• **Instructions**:
1. In the optical tracking text below, repeat everything from "FIG. 4 shows" down to "a level detector." word for word.
2. In the optical tracking text below, what does the low-pass filter 5 remove from signal J?

• **Excerpt provided**:
++++

In recent years, optical information reproduction apparatuses for optically reading information from recording media such as a compact disc (CD) and a DVD have been often used. In these recording media, information is recorded on information tracks having a fine width, and precise tracking control is generally required to reproduce the information from the information tracks. A tracking error needs to be detected to carry out the tracking control, and an optical means is generally used to carry out the detection. There are several known methods for optically detecting a tracking error. In one method, a photoelectric detector including divided light-receiving cells is used. Electric signals are output from light detected by each of the light-receiving cells, and a tracking error is detected from a phase difference between the output signals. Hereinafter, this method is referred to as a “phase difference method”. Further, there is also known a three-beam method in which, in addition to a photoelectric detector for receiving a main beam for reading information, a photoelectric detector for receiving a pair of sub beams for detecting a tracking error is used to detect a tracking error from a difference in level between the signals.
One of the major advantages of the optical information reproduction apparatus is that an access time to the target information is short. In order to make use of this advantage, it is important how quickly and stably a tracking servo is carried out on the target information track.
Hereinafter, an example of a tracking apparatus for the above-described conventional optical information reproduction apparatus will be described with reference to the drawings.
FIG. 4 shows a tracking control signal detector in the tracking apparatus for the conventional optical information reproduction apparatus employing the phase difference method. In FIG. 4, reference numeral 1 denotes a photoelectric detector, 2 denotes an arithmetic unit, 4 denotes a phase comparator, 5 denotes a low-pass filter, 6 denotes a comparator, 7 denotes a preamplifier, 8 denotes an absolute value detector, and 9 denotes a level detector.
Hereinafter, a configuration and an operation of the conventional tracking control signal detector shown in FIG. 4 will be described.
As shown in FIG. 4, the photoelectric detector 1 includes four light-receiving cells A, B, C and D that are separated from one another by a parting line substantially parallel to the direction in which the mapping of an information track extends and by a parting line substantially perpendicular to the parting line. The outputs from these four light-receiving cells are calculated by the arithmetic unit 2 so that a tracking phase difference can be detected. Consequently, the arithmetic unit 2 outputs at least a pair of arithmetic signals. The phase comparator 4 compares the phases of the pair of arithmetic signals and outputs a tracking phase difference signal (signal J). Further, the low-pass filter 5 removes a ripple component from the signal J and outputs a tracking error signal. The comparator 6 compares the tracking error signal with a reference level, and thus can output a cross signal indicating that a light spot has crossed an information track (JP S52-93222A, JP S57-181433 A).

++++

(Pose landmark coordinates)
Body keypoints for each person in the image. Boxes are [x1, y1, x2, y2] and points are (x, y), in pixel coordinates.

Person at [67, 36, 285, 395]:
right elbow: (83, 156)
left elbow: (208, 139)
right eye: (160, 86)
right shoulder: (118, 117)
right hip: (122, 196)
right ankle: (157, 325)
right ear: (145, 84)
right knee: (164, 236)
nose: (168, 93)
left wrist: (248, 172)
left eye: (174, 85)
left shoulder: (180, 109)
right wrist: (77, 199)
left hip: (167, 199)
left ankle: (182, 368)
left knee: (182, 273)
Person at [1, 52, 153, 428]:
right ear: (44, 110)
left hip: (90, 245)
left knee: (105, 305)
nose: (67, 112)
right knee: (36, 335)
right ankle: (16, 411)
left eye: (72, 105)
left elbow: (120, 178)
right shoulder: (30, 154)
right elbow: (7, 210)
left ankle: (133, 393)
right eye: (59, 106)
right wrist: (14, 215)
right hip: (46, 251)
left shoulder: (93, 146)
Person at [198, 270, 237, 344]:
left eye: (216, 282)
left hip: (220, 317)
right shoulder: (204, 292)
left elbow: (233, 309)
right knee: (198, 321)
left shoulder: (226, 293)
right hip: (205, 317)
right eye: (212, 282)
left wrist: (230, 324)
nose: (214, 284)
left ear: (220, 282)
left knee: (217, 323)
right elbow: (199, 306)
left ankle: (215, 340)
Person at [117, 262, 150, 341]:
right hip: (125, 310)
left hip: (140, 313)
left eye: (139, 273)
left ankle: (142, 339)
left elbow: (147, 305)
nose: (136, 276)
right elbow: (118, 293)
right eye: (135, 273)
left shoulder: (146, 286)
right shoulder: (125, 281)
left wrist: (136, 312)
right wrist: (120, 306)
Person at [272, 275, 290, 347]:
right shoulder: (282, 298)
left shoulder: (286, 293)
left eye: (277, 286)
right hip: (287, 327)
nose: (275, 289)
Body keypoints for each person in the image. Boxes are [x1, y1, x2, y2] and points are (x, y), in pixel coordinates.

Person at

++++

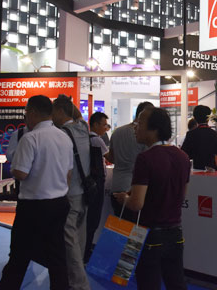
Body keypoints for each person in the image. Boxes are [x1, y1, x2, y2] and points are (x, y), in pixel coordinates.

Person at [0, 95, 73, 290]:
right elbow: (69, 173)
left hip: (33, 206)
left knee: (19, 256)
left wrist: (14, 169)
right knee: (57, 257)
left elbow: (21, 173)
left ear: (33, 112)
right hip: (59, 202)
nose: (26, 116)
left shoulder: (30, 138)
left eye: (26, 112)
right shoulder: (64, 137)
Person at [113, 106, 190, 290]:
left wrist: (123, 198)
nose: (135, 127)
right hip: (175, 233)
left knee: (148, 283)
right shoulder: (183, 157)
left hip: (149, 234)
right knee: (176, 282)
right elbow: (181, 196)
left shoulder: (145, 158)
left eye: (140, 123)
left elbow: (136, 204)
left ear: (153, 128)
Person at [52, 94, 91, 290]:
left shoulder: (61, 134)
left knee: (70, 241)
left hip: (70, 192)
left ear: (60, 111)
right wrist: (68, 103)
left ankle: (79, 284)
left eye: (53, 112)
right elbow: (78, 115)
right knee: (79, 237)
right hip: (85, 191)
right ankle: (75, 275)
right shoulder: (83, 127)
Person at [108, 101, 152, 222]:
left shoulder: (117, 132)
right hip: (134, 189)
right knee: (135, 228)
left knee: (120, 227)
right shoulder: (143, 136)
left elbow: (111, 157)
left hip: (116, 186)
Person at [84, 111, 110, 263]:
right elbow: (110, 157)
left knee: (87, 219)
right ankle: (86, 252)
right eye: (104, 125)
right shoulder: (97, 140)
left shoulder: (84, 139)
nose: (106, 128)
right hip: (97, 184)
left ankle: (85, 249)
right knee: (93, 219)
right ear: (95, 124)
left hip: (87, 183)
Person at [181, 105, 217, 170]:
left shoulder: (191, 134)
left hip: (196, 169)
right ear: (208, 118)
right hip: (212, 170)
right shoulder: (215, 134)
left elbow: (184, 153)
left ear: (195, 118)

++++

• **Responses for each task**:
1.
FIG. 4 shows a tracking control signal detector in the tracking apparatus for the conventional optical information reproduction apparatus employing the phase difference method. In FIG. 4, reference numeral 1 denotes a photoelectric detector, 2 denotes an arithmetic unit, 4 denotes a phase comparator, 5 denotes a low-pass filter, 6 denotes a comparator, 7 denotes a preamplifier, 8 denotes an absolute value detector, and 9 denotes a level detector.

2. A ripple component.